While your salary disappears, the average financial CEO’s increases.
Interesting article from Forbes regarding compensation guidelines for Financial, Insurance and Real Estate CEOs:
Because compensation has a big component of stock, yearly compensation fluctuates a lot in the FIRE sector and is highly skewed. But the most compelling finding concerns the actual alignment of fortunes of managers and shareholders. We ask this question by computing the elasticity of CEO wealth with respect to shareholder value for all sectors, i.e. the percentage change in CEO wealth following a 1% increase in shareholder wealth (market cap). The striking result is that in the FIRE sector, CEO wealth is far less sensitive to changes in shareholder value than in any other sector–this in spite of the fact that equity holdings are a more important component of compensation. This may explain the widespread perception that top managers of financial firms do not suffer as much when their firms perform poorly.
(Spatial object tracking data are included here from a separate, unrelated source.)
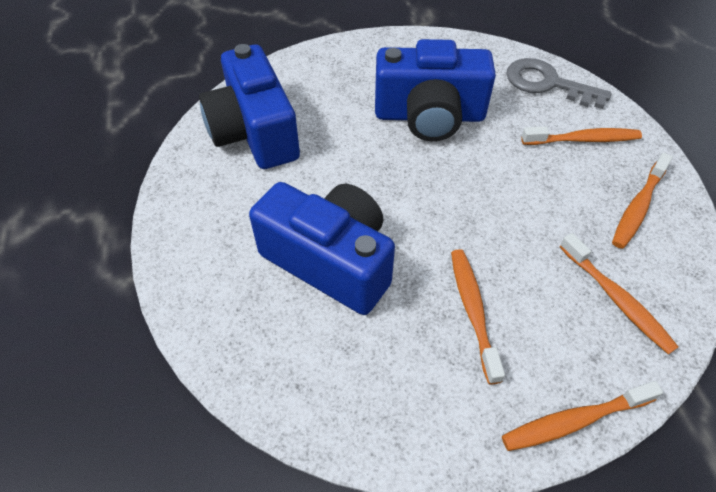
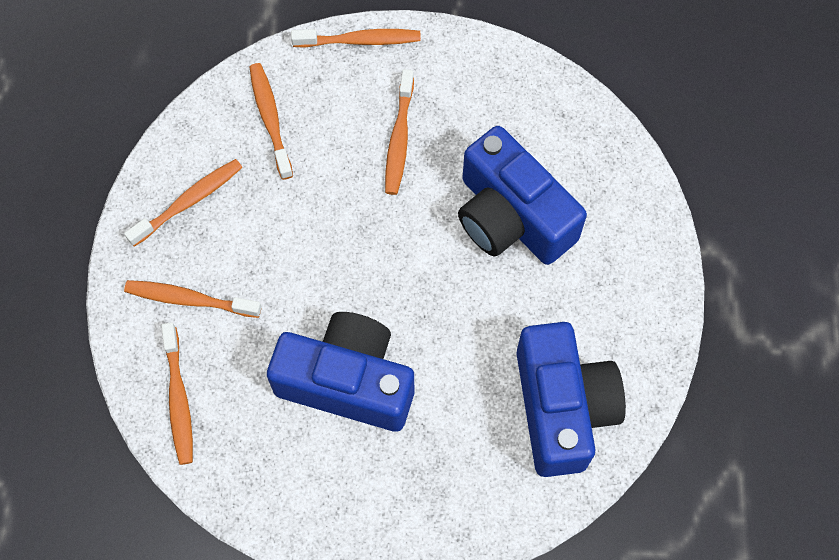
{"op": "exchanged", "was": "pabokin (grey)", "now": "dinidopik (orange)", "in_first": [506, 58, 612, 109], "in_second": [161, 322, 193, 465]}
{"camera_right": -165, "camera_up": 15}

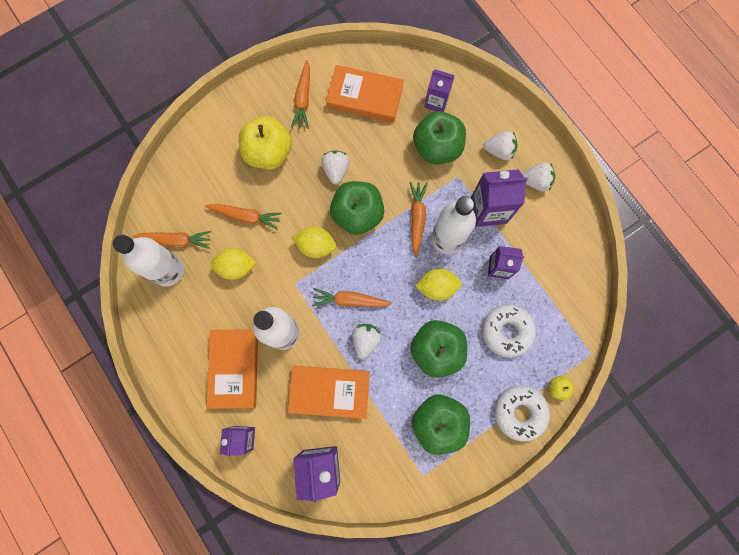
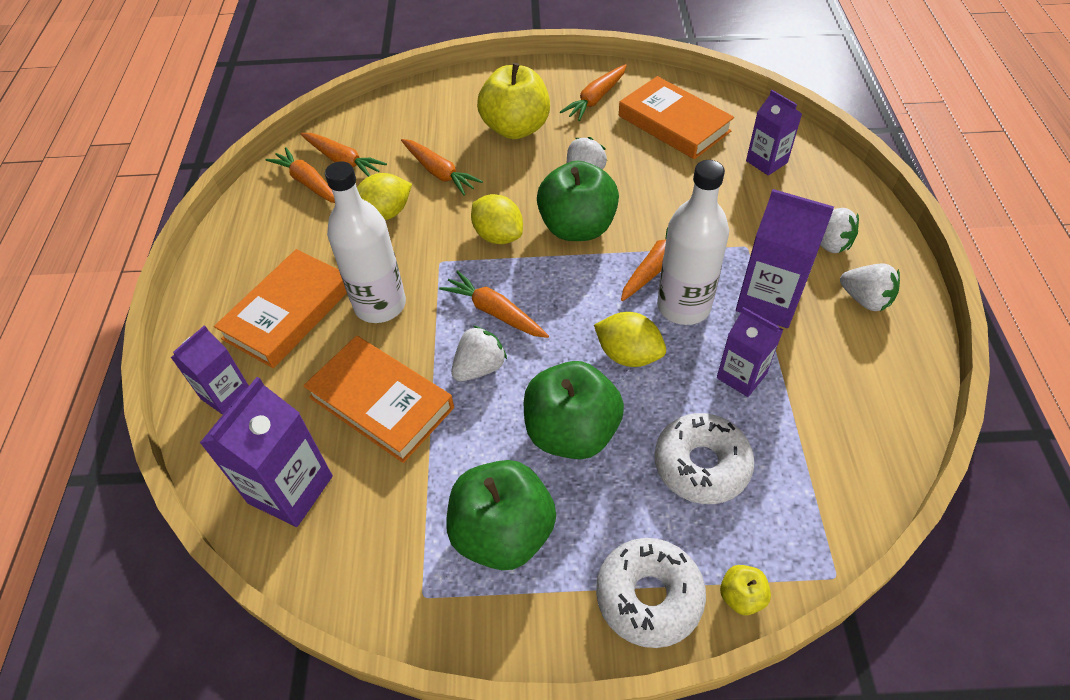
{"op": "missing", "was": "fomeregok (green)", "in_first": [413, 111, 466, 164]}
{"op": "exchanged", "was": "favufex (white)", "now": "minusa (orange)", "in_first": [113, 235, 184, 286], "in_second": [266, 147, 335, 203]}
{"op": "spun", "was": "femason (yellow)", "in_first": [210, 248, 257, 280], "in_second": [357, 173, 412, 220], "clockwise": -60}
{"camera_right": 35, "camera_up": -25}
While the rest of us suffer, the usual culprits continue to thrive. Now, I’m as much of a capitalist as the next person, but we’ve been sold a bill of goods regarding corporate earnings that is, in a word, bullshit.
Take, for example, the issue of taxes. A change in the tax structure, while potentially devastating for the employee or earner, has little effect on a CEO. Their money is earned through a salary, but most of it is gained through dividends. Dividends today have a tax rate of 15%.
Now, I’m a big proponent of the low dividends tax. I think it allows the flexibility for businesses to hire new people and the owners to feel confident that they can increase their wealth exponentially when the company succeeds. What I find hard to swallow is this whining about how a 3 or 4% tax increase is going to shut doors, cause businesses to close up because their owners “won’t be able to make a living”, or that taxes, in and of themselves, are the world’s greatest evil.
I say lets welcome that new $10,000 in taxes. It’s good for the country, it worked during Clinton (and, by the way, you might recall we were in a recession then and the conservatives were crying about raising taxes during such a downturn) and all it will do is force companies to get more business to offset the taxes they have to pay. Companies are not lazy. The large one’s want the lions share of the world and will do what it takes to get it.
And the larger one’s also get enormous state tax breaks simply for having their businesses wherever they happen to be.
Don’t be fooled by the same shit you’ve been listening to for years. If you continue to be, well, you must be a neocon.